### Lista de tareas
**A.** ¿Puedes citar literalmente del texto sobre Jaime Sáenz el pasaje entre "Franco Sampietro" y "con el personaje.", ambos incluidos?
**B.** Responde estas preguntas según el texto sobre Jaime Sáenz:
(i) ¿Cómo le gustaba a Sáenz que lo recordaran?
(ii) ¿Qué dos obras se señalan como sus obras capitales de narrador?
(iii) ¿Qué afirma el principio hinduista que Sáenz hizo suyo?

(Se cumplen cien años del nacimiento de Jaime Sáenz, monstruo sagrado de la literatura boliviana. De entre la montaña de escritos al respecto, éste comenta las razones del mito)

Franco Sampietro

Ya desde mi primer lejano encuentro con Jaime Sáenz me pregunté cuál era la causa de su enorme mito por estas tierras. Como poeta (como a él le gustaba que lo recordaran) resulta, si no olvidable, apenas pasable, y como narrador, sus dos obras capitales –Felipe Delgado y Los papeles de Narciso Lima-Achá- no justifican la admiración rayana en el fetichismo que las precede. Son engorrosas, descuidadas, pierden fuelle, abusan del tremendismo, e incluso parecieran, por rachas, que el autor perdiera interés en la narración misma. Algo más debía haber en esa obra. Hasta que me topé con el personaje.

 Jaime Sáenz creó una leyenda de vértigo, sordidez y autodestrucción entre quienes lo conocieron en vida, dilatada, después, por quienes lo leyeron deseando que el autor real se pareciera a su personaje de él mismo. Y es que, en efecto, también la atmósfera de quien escribe tiene que ver con la recepción de una obra. No sólo por sus atributos de pesimista, de maldito, de macabro, de poseedor de un pathos exacerbado que evoca a un Dostoievski pasado por Baudelaire en un espacio insólito (por así decir), sino porque vivió en la propia piel el mundo de sus ficciones, haciendo suyo el principio hinduista que afirma que el único conocimiento válido es el que se experimenta en carne propia. Nadie puede negarle su coherencia a Sáenz. Ello fue, seguramente, una teoría personal sobre la condición humana: una manera extrema de enfrentar la hipocresía y entender que con buenos modales no se escriben buenos libros.

### Entradas proporcionadas

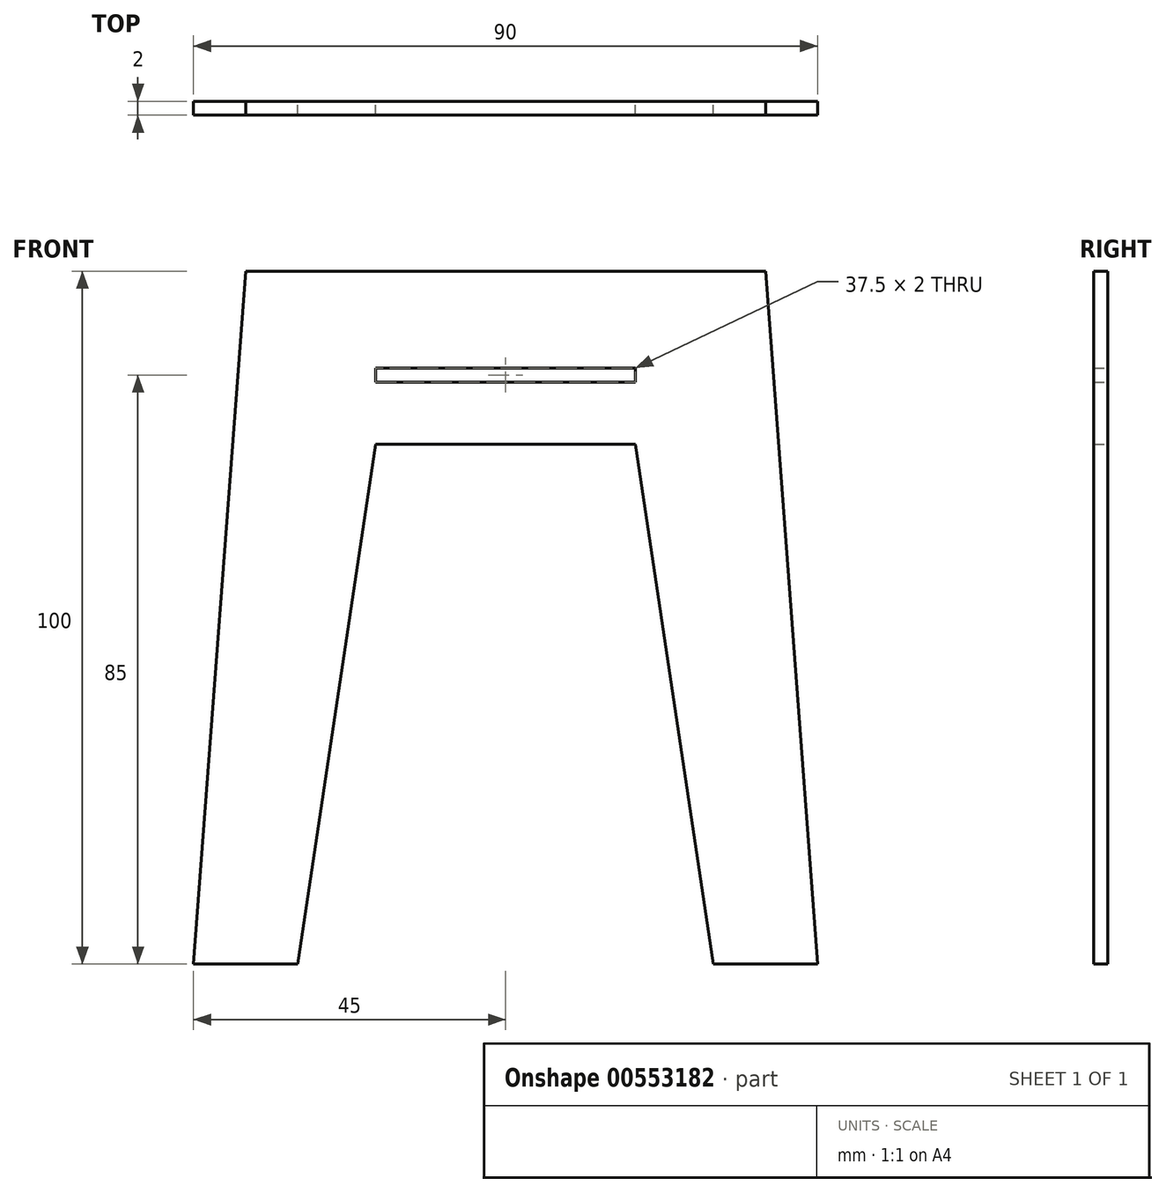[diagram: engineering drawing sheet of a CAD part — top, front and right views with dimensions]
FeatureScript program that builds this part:
annotation { "Feature Type Name" : "Feature", "Feature Type Description" : "" }
export const myFeature = defineFeature(function(context is Context, id is Id, definition is map)
    precondition{}
    {
        {
            var Q0;
            Q0=qCreatedBy(makeId("Front.planeOp"),FACE);
            var sketch = newSketch(context, id + "F0", { "sketchPlane" : qUnion([Q0])});
            skPoint(sketch, "E0.middle", {"position": v(0, 0) * mm});
            skLineSegment(sketch, "E1", {"start": v(-37.5, 50) * mm, "end": v(-45, -50) * mm});
            skLineSegment(sketch, "E2", {"start": v(37.5, 50) * mm, "end": v(45, -50) * mm});
            skLineSegment(sketch, "E3", {"start": v(-45, -50) * mm, "end": v(-30, -50) * mm});
            skLineSegment(sketch, "E4", {"start": v(45, -50) * mm, "end": v(30, -50) * mm});
            skPoint(sketch, "E5", {"position": v(18.75, 25) * mm});
            skPoint(sketch, "E6", {"position": v(-18.75, 25) * mm});
            skLineSegment(sketch, "E7", {"start": v(-18.75, 25) * mm, "end": v(-30, -50) * mm});
            skLineSegment(sketch, "E8", {"start": v(18.75, 25) * mm, "end": v(30, -50) * mm});
            skLineSegment(sketch, "E9", {"start": v(-18.75, 25) * mm, "end": v(18.75, 25) * mm});
            skLineSegment(sketch, "E10", {"start": v(-37.5, 50) * mm, "end": v(37.5, 50) * mm});
            skLineSegment(sketch, "E11", {"start": v(-18.75, 34) * mm, "end": v(18.75, 34) * mm});
            skLineSegment(sketch, "E12", {"start": v(18.75, 34) * mm, "end": v(18.75, 36) * mm});
            skLineSegment(sketch, "E13", {"start": v(18.75, 36) * mm, "end": v(-18.75, 36) * mm});
            skLineSegment(sketch, "E14", {"start": v(-18.75, 36) * mm, "end": v(-18.75, 34) * mm});
            skSolve(sketch);
        }
        {
            var Q0;
            Q0 = qSketchRegion(id + "F0", true);
            extrude(context, id + "F1", {"entities" : qUnion([Q0]), "depth" : 2 * mm, "offsetDistance" : 25 * mm});
        }
    });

### Respuestas por tarea
**A.**
Franco Sampietro

Ya desde mi primer lejano encuentro con Jaime Sáenz me pregunté cuál era la causa de su enorme mito por estas tierras. Como poeta (como a él le gustaba que lo recordaran) resulta, si no olvidable, apenas pasable, y como narrador, sus dos obras capitales –Felipe Delgado y Los papeles de Narciso Lima-Achá- no justifican la admiración rayana en el fetichismo que las precede. Son engorrosas, descuidadas, pierden fuelle, abusan del tremendismo, e incluso parecieran, por rachas, que el autor perdiera interés en la narración misma. Algo más debía haber en esa obra. Hasta que me topé con el personaje.

**B.**
(i) Como poeta.
(ii) Felipe Delgado y Los papeles de Narciso Lima-Achá.
(iii) Que el único conocimiento válido es el que se experimenta en carne propia.